Although there is some mystery regarding who invented the ice cream cone, the first mention appears in French cookbooks around 1825. The cones were waffles rolled into the shape of a cone and were originally described as "little waffles."
Ice cream cones first became popular in the United States in the late 1800s. Confectioners turned the first cones by hand. In 1904, the ice cream cone made its debut at the World's Fair in St. Louis. An Oregon entrepreneur in 1912 obtained a patent for a machine to make them. In 1928, he sold his business to Nabisco, and they now make ice cream cones.
Both children and adults alike, the ice cream cone has become a common snack. More ice cream flavors are continuing to be made available to please our palates, too!

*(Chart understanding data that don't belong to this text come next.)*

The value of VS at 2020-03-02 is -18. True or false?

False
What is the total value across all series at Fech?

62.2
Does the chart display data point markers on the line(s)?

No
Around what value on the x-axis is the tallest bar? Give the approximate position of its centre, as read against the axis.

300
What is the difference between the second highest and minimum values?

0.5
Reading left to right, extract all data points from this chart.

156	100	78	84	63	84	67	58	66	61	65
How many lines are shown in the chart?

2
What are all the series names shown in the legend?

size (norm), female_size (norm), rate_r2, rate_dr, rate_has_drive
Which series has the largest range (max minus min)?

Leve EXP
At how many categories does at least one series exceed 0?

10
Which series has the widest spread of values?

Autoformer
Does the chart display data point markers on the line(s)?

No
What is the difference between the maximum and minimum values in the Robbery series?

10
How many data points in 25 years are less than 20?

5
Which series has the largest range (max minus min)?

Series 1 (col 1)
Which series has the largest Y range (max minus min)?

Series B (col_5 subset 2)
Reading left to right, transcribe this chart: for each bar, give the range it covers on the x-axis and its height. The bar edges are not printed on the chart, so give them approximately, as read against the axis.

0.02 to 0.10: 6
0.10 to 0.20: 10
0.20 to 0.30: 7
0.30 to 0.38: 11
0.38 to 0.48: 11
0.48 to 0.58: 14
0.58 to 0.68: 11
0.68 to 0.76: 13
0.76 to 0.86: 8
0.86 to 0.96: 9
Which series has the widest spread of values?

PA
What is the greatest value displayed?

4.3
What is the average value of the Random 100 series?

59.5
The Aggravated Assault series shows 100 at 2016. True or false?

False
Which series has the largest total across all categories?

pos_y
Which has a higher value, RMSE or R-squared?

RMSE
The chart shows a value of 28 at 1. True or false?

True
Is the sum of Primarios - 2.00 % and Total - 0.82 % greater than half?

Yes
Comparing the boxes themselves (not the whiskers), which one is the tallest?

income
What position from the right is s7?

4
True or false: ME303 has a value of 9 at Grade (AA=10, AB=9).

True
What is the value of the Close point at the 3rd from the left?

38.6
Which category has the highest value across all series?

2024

How to celebrate ice cream cone day is a mystery
For an ice cream cone, ask a friend out for an ice cream cone. Can't decide which flavor is best? Flip a coin! An ice cream cone is also a great way to end a bet. It's worth being wrong when you get to enjoy an ice cream cone at a cost of less than $2 for a soft-serve kids cone. Tell us what your favorite ice cream cone is by using #IceCreamConeDay and posting it on social media.
Ice cream cone FAQ
Is there other types of ice cream cones aside from the waffle cone?
A. Yes. Yes. Ice cream cones come in a variety of sizes, shapes, and flavors. Cake cones are baked in a mold and have a flat bottom. Pretzel cones, chocolate cones, chocolate dipped cones, and cookie cones are among the edible containers to enjoy our ice cream from.
Q. What is a penny lick?
A. In a small stemmed glass with a conical top during the Victorian period, ice cream vendors sold a scoop of ice cream for a penny in a small stemmed glass with a conical top. They look a bit like a stemmed shot glass, with Called a penny lick. The customer would lick the ice cream out of the glass and return it to the vendor.